Joachim Strybny wurde am 6. Juni 1937 im niederschlesischen Glatz geboren. Die Zeit seiner behüteten Kindheit währte nur kurz. Nach der Niederlage Deutschlands im Zweiten Weltkrieg entschieden die alliierten Siegermächte die politische und territoriale Neuordnung Deutschlands, von der die Familie Strybny direkt betroffen war. Im Januar 1946 wurde sie aus Schlesien ausgewiesen. 13 Tage lang waren sie in einem Güterzug unterwegs, Ziel unbekannt.
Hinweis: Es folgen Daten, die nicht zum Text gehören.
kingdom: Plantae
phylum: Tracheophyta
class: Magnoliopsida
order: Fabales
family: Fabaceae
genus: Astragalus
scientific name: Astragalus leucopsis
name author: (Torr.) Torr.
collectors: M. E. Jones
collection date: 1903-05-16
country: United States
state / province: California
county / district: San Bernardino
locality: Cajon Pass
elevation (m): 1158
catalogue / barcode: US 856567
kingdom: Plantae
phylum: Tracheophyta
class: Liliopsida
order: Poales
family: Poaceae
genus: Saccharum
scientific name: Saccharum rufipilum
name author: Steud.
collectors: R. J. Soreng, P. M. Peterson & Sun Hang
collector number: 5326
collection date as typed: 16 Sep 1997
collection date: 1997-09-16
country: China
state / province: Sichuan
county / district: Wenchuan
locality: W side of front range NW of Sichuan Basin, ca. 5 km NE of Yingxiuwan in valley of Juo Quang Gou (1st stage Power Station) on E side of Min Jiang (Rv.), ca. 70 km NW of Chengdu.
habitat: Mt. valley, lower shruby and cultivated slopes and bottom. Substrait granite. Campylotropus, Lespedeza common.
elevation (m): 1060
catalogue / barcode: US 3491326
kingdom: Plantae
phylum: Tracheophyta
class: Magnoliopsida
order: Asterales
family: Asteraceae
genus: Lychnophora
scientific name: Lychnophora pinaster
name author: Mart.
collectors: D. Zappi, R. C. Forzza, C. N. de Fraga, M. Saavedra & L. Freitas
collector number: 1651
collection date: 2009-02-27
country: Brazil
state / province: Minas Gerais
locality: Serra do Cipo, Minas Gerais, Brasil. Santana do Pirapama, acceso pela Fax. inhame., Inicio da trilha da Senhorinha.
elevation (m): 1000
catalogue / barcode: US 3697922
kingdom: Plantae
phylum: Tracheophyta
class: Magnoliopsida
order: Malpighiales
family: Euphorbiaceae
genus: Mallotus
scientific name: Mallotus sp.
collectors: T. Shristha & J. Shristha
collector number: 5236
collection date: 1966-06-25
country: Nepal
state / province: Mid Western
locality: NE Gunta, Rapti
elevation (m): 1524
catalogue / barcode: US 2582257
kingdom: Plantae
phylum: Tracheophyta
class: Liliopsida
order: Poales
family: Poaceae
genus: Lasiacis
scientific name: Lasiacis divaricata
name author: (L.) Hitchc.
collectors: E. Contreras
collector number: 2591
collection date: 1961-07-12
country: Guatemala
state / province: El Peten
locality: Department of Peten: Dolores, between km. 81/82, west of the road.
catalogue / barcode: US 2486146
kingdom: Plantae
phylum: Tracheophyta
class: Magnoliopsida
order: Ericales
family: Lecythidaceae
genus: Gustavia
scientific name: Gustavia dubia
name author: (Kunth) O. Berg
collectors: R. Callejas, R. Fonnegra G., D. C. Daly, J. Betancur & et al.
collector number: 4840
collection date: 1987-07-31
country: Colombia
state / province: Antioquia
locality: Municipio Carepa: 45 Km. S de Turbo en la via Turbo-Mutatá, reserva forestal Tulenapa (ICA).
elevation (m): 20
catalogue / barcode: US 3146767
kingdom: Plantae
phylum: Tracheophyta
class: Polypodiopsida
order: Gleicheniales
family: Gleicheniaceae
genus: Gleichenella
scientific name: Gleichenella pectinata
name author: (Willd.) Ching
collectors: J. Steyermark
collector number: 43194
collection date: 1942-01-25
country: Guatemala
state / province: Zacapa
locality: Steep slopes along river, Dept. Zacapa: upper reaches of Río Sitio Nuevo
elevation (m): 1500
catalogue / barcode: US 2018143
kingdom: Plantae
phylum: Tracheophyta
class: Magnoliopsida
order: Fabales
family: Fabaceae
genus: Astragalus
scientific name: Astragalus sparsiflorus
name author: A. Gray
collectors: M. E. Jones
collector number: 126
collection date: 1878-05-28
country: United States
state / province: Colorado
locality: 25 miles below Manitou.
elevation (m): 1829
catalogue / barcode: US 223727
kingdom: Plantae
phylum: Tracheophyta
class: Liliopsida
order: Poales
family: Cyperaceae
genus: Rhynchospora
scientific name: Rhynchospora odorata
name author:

Kälte, Plünderungen und eine ungewisse Zukunft waren ihre ständigen Begleiter.

Vertrieben aus ihrer Heimat, erreichte er mit seiner Mutter und weiteren Angehörigen Anfang Februar 1946 Aurich. Von dort aus wurden sie auf einen Bauernhof nach Arle weiterverteilt. Erst in Ostfriesland sah Joachim Strybny seinen aus Kriegsgefangenschaft entlassenen Vater wieder. Die Jahre nach der Ankunft waren wechselvoll: Sowohl die Sicherung der finanziellen Existenz der Familie als auch die soziale und kulturelle Eingliederung benötigte Zeit und erforderte großen Lebensmut. In späteren Jahren war es Joachim Strybny möglich, das Ulrichsgymnasium in Norden zu besuchen. Nach seinem Abitur studierte er Deutsch und Geografie in Göttingen. Das Studium musste er sich mit Hilfe zahlreicher Gelegenheitsjobs – zumeist als Musiker – in Eigenleistung finanzieren. Sein Weg führte ihn schließlich zurück nach Norden, wo er am Ulrichsgymnasium eine Stelle als Lehrer antrat. In Norden heiratete er seine Jugendliebe Meta. Die beiden gründeten eine Familie und bekamen zwei Söhne. 

Die Erinnerungen eines Kindes, Jugendlichen und jungen Erwachsenen an Vertreibung, Ankunft und Eingliederung setzt Joachim Strybny bei seiner Lesung immer wieder in den historisch-politischen Kontext der Zeit.